Gignoux Photos will be launching our latest photobook, Monuments, at Photobook Week Aarhus in Denmark from 28th – 30th October 2022. This is the first time that Gignoux Photos will be attending the festival, which since 2014 has focused on the rapidly growing international interest in photobooks in recent years.
The theme of this year’s festival is “Off Balance,” explained on the festival website as “an attempt to cope with the imbalance of our contemporary condition. Climate change pressuring a possible catastrophe for humanity, the unsustainable gap between rich and poor, plastic pollution and the drastic decrease of biodiversity, and the first pandemic in over a century. These are examples of a world with complicated issues that need to be addressed but are constantly confronted with political divisions and economic interests.”
In keeping with these themes, Monuments documents and commemorates communities in North-Rhine Westphalia in Germany earmarked for demolition to make way for surface coal mining. This hand finished photobook combines Alan Gignoux’s photographs of abandoned houses with Brighton-based photographer Chloe Juno’s images of the objects left behind by departing families. Released in a limited edition of 150, Monuments is available to pre-order on the Gignoux Photos website.
Gignoux Photos will also be selling the last remaining editions of their award-winning zine Oil Sands, as well as Appalachia: From Mountaintops to Moonscapes, launched at COP 26 in Glasgow.

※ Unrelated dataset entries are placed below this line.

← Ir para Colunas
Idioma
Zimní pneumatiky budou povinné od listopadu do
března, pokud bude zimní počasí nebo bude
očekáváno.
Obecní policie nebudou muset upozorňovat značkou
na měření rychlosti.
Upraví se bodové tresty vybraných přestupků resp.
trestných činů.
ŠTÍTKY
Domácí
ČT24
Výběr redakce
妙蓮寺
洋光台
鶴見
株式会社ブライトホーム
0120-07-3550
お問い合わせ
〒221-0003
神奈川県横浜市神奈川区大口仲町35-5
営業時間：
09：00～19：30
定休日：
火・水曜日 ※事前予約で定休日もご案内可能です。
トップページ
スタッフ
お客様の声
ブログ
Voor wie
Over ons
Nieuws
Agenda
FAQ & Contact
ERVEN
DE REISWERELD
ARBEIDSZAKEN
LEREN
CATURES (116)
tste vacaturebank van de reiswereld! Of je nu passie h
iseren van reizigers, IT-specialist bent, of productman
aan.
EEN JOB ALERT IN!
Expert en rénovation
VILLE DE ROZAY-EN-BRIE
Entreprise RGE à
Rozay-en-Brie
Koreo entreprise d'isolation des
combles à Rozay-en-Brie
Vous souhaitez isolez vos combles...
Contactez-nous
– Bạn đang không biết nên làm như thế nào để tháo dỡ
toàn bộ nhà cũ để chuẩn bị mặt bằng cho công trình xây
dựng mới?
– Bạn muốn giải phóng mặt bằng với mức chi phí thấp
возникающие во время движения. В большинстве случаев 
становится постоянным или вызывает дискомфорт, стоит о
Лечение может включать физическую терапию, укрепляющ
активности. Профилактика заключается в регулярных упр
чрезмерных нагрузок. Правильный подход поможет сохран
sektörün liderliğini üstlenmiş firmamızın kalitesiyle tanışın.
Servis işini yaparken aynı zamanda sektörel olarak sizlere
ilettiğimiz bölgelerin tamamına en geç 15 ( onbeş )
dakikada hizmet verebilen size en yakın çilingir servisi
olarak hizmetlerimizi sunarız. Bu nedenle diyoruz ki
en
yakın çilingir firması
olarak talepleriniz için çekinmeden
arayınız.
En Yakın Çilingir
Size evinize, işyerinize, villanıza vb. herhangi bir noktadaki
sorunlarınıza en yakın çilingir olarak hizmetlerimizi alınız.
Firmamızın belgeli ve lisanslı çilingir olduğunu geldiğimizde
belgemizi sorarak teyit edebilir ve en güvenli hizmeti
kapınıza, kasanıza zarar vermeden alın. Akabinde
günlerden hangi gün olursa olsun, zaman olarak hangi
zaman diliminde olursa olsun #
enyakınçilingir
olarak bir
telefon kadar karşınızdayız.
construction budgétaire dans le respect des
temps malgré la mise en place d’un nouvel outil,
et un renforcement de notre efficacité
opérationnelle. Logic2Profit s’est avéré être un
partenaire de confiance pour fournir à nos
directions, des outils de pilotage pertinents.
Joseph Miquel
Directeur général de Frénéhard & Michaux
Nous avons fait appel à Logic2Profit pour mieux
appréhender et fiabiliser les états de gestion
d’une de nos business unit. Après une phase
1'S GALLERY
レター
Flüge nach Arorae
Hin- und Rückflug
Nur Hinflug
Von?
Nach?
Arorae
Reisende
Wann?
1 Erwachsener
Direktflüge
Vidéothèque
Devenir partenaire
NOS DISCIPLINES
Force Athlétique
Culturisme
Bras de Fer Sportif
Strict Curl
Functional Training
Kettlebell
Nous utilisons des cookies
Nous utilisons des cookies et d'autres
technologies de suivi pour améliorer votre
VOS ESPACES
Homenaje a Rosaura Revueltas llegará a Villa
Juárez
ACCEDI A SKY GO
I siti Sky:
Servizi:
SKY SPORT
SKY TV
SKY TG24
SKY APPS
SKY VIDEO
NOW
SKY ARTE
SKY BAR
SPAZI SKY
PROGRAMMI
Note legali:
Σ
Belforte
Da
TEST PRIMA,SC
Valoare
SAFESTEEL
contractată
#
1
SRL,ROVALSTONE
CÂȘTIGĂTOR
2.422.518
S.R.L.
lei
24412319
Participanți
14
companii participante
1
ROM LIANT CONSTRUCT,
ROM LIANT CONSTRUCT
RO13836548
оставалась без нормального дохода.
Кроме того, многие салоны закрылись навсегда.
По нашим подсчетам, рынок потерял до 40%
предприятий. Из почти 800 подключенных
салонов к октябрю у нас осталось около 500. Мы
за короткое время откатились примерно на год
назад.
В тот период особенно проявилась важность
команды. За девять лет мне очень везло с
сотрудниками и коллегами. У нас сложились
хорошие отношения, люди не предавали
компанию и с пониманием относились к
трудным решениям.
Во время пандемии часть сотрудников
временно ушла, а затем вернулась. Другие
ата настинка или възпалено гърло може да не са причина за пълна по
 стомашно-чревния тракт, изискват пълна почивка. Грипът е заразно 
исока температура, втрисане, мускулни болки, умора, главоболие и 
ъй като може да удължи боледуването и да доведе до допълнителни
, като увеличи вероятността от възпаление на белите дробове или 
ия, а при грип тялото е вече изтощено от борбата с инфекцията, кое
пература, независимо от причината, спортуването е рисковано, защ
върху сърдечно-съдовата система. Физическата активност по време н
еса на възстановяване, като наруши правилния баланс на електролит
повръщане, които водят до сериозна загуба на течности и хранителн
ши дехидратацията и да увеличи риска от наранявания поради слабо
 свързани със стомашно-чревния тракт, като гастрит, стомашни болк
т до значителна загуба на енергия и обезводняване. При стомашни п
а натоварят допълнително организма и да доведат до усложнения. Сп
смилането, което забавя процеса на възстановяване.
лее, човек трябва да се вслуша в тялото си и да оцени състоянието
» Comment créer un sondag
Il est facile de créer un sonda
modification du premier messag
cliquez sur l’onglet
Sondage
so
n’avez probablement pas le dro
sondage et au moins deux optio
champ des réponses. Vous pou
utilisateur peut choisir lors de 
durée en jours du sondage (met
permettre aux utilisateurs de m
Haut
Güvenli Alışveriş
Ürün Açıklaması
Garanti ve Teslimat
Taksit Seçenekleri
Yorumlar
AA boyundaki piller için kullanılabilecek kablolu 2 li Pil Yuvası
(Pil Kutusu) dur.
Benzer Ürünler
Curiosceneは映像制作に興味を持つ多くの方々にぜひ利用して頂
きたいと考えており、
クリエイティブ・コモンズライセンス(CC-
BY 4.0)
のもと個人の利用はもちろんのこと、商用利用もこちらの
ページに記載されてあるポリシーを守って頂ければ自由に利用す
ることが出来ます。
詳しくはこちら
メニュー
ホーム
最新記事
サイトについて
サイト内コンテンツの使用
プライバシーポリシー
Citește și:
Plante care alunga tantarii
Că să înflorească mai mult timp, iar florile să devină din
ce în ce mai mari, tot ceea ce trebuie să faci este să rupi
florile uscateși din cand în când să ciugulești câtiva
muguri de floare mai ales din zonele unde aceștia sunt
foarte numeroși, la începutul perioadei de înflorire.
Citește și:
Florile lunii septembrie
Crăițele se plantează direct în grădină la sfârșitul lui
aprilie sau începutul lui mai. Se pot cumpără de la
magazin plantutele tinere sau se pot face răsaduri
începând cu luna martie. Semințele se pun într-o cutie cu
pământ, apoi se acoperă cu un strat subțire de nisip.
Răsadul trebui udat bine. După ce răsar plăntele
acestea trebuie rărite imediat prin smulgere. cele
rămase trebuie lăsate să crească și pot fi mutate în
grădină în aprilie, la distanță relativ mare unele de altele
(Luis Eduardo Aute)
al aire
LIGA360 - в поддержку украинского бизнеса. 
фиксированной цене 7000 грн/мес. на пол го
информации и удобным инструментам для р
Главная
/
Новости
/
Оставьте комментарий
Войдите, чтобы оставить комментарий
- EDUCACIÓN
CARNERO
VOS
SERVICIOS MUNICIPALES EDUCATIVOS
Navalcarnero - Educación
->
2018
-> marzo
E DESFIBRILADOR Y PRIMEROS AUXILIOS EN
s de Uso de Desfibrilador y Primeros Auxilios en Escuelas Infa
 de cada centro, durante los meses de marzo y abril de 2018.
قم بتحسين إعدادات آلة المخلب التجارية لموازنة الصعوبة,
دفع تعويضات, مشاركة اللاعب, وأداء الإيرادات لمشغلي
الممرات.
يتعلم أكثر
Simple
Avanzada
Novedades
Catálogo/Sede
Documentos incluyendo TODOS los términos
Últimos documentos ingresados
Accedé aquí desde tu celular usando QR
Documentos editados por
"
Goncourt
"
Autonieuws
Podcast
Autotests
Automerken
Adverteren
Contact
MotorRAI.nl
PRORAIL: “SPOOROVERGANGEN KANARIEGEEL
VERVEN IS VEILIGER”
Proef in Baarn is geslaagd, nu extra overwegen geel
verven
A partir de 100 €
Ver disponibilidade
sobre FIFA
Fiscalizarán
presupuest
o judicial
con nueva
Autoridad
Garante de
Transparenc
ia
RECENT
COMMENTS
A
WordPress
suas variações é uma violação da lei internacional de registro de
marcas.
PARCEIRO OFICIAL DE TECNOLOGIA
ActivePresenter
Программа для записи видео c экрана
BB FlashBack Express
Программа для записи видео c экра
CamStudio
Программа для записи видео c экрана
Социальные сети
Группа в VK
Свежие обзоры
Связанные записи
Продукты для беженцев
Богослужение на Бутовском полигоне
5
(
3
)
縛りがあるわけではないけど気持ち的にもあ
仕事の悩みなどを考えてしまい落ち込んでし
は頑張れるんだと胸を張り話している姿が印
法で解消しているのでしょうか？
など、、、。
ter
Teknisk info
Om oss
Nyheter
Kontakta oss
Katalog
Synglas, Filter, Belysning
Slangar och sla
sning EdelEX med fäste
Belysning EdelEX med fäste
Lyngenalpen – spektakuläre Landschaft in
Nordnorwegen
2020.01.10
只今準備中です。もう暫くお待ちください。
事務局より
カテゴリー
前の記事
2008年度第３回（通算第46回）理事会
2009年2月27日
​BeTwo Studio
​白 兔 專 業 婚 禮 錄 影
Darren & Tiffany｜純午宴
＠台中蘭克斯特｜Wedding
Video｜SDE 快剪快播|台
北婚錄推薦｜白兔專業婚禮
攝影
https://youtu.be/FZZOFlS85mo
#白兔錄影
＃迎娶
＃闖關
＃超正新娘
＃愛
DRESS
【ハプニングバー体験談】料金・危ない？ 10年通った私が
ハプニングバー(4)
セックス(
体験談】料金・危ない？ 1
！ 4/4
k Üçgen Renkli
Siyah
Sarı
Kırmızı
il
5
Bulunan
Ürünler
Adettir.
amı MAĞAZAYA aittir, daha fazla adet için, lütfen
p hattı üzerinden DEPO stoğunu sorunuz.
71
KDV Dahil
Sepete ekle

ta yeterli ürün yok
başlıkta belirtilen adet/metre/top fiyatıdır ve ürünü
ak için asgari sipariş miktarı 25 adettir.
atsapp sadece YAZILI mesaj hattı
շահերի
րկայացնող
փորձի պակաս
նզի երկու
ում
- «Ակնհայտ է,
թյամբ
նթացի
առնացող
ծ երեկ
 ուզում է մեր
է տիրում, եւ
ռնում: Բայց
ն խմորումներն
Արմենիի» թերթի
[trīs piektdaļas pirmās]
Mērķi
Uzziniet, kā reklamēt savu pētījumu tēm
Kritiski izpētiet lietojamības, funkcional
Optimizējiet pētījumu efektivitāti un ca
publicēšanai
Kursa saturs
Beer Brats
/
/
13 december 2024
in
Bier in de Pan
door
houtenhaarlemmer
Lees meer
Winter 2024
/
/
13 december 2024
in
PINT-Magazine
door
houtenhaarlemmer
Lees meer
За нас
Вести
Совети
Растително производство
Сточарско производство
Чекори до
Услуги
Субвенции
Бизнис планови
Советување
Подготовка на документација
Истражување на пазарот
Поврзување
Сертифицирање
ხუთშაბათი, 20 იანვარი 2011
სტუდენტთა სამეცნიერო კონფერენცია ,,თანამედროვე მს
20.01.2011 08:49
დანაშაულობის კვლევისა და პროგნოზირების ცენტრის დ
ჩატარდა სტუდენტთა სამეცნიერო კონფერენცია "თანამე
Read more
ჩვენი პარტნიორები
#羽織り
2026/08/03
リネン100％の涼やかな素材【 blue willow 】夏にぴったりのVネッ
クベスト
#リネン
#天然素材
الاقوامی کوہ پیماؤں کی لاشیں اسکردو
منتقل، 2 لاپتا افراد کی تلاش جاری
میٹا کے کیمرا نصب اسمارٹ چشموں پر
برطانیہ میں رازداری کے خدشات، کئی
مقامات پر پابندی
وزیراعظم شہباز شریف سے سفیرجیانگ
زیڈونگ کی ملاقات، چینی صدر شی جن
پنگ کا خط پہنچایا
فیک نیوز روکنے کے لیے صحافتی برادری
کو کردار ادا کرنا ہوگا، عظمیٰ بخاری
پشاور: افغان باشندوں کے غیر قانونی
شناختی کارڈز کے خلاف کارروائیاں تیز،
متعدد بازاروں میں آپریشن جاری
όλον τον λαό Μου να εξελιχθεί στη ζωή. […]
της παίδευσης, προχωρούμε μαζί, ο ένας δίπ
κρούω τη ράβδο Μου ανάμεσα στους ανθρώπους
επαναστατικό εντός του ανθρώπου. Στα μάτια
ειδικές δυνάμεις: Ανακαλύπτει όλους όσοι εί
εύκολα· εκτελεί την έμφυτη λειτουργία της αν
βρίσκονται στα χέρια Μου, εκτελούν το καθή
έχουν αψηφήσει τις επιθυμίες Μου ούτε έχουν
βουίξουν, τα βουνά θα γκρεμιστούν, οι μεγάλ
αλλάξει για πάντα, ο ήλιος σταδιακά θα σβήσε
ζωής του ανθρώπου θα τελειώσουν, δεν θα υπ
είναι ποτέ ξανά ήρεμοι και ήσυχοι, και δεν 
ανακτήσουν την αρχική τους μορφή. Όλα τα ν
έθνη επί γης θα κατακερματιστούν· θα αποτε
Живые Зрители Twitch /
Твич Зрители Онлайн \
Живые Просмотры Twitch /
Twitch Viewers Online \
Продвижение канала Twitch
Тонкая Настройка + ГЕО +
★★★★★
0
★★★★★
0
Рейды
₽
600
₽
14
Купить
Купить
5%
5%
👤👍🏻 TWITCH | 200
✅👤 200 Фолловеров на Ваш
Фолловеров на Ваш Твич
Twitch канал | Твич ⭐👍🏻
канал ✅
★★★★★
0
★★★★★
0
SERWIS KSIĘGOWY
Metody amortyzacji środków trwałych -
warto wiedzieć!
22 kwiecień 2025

Oil Sands documents the environmental impact of the Oil Sands bitumen extraction industry on the environment in Alberta, Canada, while From Mountaintops to Moonscapes records the effects of mountaintop removal mining in Wise County, Virginia.
In addition, visitors will get a sneak peek at our new dummy for Russian Rust Belt, which will be self-published in November this year. Russian Rust Belt incorporates Gignoux’s photographs of the Ural industrial region taken in 2009. The design of the book is inspired by the Soviet era photobooks produced between 1920 and 1941. Russian Rust Belt is available to pre-order on the Gignoux Photos website.